For part one of Ben’s Story CLICK HERE


Lora thought back on the life they’d had so far.  They’d had their moments, sure, but it had mostly been a happy life.  They both loved their jobs and in their free time, they adventured as a family.  They’d go on hikes and Ben and the kids would splash in the lakes or rivers while Lora set out her art supplies and went to sketching or painting wherever they were.  They did a family movie night every Friday, and Ben would often pause the movie here and there to point out something they could all learn from or to ask a question like “What do you think this says about human nature?”  Lora and the kids would throw pillows at him and tell him to just watch the movie and stop being so smart already.  

She sighed and picked herself up off the bed. What now?  Where did she go from here?  She called a doctor and made an appointment, knowing that Ben would fiercely protest.  

“My memory is fine,” he would say.  “I’m just getting old!  Nothing to make a scene about.”

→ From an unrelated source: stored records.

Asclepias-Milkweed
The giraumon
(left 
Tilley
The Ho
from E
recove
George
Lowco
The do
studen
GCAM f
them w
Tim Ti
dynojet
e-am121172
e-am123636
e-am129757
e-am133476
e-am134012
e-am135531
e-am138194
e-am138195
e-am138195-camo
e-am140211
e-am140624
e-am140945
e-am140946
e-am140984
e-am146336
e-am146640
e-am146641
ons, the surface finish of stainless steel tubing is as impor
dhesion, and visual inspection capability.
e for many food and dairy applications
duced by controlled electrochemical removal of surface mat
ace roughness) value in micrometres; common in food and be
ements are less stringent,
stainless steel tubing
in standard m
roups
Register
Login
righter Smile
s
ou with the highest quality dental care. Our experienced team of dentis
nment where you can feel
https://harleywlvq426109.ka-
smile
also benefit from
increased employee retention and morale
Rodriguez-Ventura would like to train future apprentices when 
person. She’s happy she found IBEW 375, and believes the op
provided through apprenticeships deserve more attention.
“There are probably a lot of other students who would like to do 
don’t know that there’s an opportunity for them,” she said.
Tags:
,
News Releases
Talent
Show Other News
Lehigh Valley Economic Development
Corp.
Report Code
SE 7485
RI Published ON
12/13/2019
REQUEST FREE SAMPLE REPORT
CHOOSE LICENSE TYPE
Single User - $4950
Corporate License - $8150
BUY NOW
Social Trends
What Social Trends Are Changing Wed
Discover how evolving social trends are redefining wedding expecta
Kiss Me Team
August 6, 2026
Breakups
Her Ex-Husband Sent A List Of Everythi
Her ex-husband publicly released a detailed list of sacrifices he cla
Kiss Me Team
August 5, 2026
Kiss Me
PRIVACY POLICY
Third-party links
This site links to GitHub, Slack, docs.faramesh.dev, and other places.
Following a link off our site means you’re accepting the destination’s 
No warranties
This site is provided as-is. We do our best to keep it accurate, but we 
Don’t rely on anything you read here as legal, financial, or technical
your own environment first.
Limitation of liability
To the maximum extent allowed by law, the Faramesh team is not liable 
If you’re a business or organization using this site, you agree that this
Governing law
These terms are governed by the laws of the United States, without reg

Three months later, and Ben was in the severe phases of Alzheimer’s disease.  Lora could no longer care for him alone.  He couldn’t work anymore (though that had been one of the last things to go. Amazingly, he’d been able to remember all of his philosophy work for a long time).  And when she went to work he would get confused or angry and take the car out and get lost somewhere, no matter how many times she told him to please stay at home.  The kids tried to help, but there was only so much they could do.  Jace lived two hours away and Lea was married with two kids of her own.  

It was time to face the fact that she had to find an assisted living home for him.  No, for both of them.  She wasn’t letting him go without her.  She looked around at the log cabin home she loved so very much.  Well it didn’t matter, home wouldn’t be home without Ben.  She called a memory care facility near them that she’d heard great things about and scheduled a tour.  

Three weeks later, boxes were packed up and the moving van was carting them off to the assisted living residence.  Jace, Lea, Ben, and Lora looked at their beautiful home they all loved so much.  They took turns sharing sweet memories of the place, and then they all hugged and cried.  Ben and Lora joined hands, and in a sweet moment of lucidity, Ben said, “This is a new adventure for us babe.  I’m sorry we have to leave our old one behind.”

Lora drove them to their new home: a beautiful, charming old building that was the assisted living home for Alzheimer’s patients.  Their room had a view of the mountains and she hung family pictures on all the walls, along with some of her sketches and book covers from Ben’s favorite philosophy books.  
Had you asked Ben and Lora if this was where their lives would lead, of course they would have said no.  Life took an unfair and tragic turn of events.  And yet, here they were.  They could see the best greenery that Colorado had to offer, their kids visited often, and they were together.  Alzheimer’s disease may steal memory, but they still had their moments, sharing stories and laughing over the past, the things that hadn’t been stolen from Ben’s mind yet.  And they cherished the moments they had together, unideal as they may be.